◆ **SET EXERCISE A**:
Answer these questions from the UKCA marking text:
(i) On what date did UKCA marking come into force?
(ii) By what date must remaining CE-marked stock be launched on the market?
(iii) Who may place the UKCA mark on a product?
◆ **SET EXERCISE B**:
Transcribe the listing, starting at its first line and ending at the line containing "building: (56, 388)". Include both of those lines.
# Start of EXTRACT
UKCA marking came into force on January 1st this year. Until January 1st, 2023, it will be possible for businesses to use CE as well as UKCA marks -or both. In two years, only UKCA will be recognized for market access to Great Britain. This means that in a year and a half, CE marking will no longer be recognized for UK market access.

When to use the UKCA marking

The new UKCA marking is only to be used before 1st January 2023 if all of the following conditions are met. Your good:

  • is to be offered for sale in the UK
  • is subject to legislation mandating the UKCA mark
  • needs a compulsory third-party conformity assessment
  • the conformity assessment was performed by a UK conformity assessment body

This doesn’t affect the remaining stock, i. e. if your product has been fully produced, CE marked and ready to be sold before 1 January 2021. In this situation, your product can still be sold in Great Britain with a CE marking even if it is protected by a certificate of compliance issued by a UK body before 1 January 2021. These products must be launched on the market before 31 December 2022.

What needs UKCA marked?

A product should only be marked UKCA by either you, as the manufacturer, or your authorised representative (where permitted by the relevant legislation). By placing the UKCA mark, you accept full liability for the compliance of your product with the requirements of the relevant legislation.

Who is responsible for UKCA marking?

The moral person responsible is either the manufacturer or their authorised representative. The same principles as for CE marking apply, but for the UK market.

Can I self certify UKCA?
# End of EXTRACT
# Start of DATASET
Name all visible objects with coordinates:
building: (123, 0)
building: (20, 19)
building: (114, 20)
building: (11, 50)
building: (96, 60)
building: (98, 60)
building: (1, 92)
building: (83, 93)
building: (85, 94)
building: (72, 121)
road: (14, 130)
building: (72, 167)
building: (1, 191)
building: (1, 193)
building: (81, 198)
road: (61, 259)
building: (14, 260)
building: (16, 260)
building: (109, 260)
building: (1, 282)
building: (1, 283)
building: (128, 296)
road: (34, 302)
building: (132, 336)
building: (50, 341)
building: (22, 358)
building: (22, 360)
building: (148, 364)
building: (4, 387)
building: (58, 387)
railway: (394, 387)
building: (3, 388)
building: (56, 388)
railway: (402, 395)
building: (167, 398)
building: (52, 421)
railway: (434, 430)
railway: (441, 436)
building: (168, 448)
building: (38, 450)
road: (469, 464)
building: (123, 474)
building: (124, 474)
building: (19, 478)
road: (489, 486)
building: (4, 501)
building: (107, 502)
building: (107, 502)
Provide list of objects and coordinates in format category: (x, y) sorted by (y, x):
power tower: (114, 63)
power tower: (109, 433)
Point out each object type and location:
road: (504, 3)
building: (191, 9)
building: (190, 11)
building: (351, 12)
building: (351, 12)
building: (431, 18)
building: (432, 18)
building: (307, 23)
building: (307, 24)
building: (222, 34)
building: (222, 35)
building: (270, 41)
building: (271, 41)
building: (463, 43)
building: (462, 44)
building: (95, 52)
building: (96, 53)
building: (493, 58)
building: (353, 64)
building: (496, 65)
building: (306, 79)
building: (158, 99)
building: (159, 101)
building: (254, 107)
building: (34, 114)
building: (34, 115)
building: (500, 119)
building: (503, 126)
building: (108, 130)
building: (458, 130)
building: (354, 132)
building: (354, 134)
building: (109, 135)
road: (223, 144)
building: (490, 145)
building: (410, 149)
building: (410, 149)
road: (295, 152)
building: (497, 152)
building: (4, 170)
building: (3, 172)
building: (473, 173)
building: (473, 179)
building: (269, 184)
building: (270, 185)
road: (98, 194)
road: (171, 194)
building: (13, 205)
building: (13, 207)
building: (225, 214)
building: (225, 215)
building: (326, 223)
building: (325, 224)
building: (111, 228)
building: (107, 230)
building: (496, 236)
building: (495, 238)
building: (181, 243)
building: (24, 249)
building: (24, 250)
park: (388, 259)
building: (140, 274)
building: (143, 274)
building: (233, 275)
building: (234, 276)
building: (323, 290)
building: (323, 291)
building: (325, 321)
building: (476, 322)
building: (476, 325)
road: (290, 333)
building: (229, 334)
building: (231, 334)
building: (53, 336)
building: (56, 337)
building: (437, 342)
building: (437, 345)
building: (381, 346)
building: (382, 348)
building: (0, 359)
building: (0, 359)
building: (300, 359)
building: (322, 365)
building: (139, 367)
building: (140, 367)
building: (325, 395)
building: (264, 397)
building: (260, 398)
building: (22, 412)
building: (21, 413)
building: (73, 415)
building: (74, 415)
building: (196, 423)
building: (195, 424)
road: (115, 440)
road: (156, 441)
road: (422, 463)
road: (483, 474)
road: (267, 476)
# End of DATASET
◆ **EXERCISE SOLUTION A**:
(i) January 1st of this year.
(ii) Before 31 December 2022.
(iii) The manufacturer or their authorized representative, where the relevant legislation permits it.

◆ **EXERCISE SOLUTION B**:
Name all visible objects with coordinates:
building: (123, 0)
building: (20, 19)
building: (114, 20)
building: (11, 50)
building: (96, 60)
building: (98, 60)
building: (1, 92)
building: (83, 93)
building: (85, 94)
building: (72, 121)
road: (14, 130)
building: (72, 167)
building: (1, 191)
building: (1, 193)
building: (81, 198)
road: (61, 259)
building: (14, 260)
building: (16, 260)
building: (109, 260)
building: (1, 282)
building: (1, 283)
building: (128, 296)
road: (34, 302)
building: (132, 336)
building: (50, 341)
building: (22, 358)
building: (22, 360)
building: (148, 364)
building: (4, 387)
building: (58, 387)
railway: (394, 387)
building: (3, 388)
building: (56, 388)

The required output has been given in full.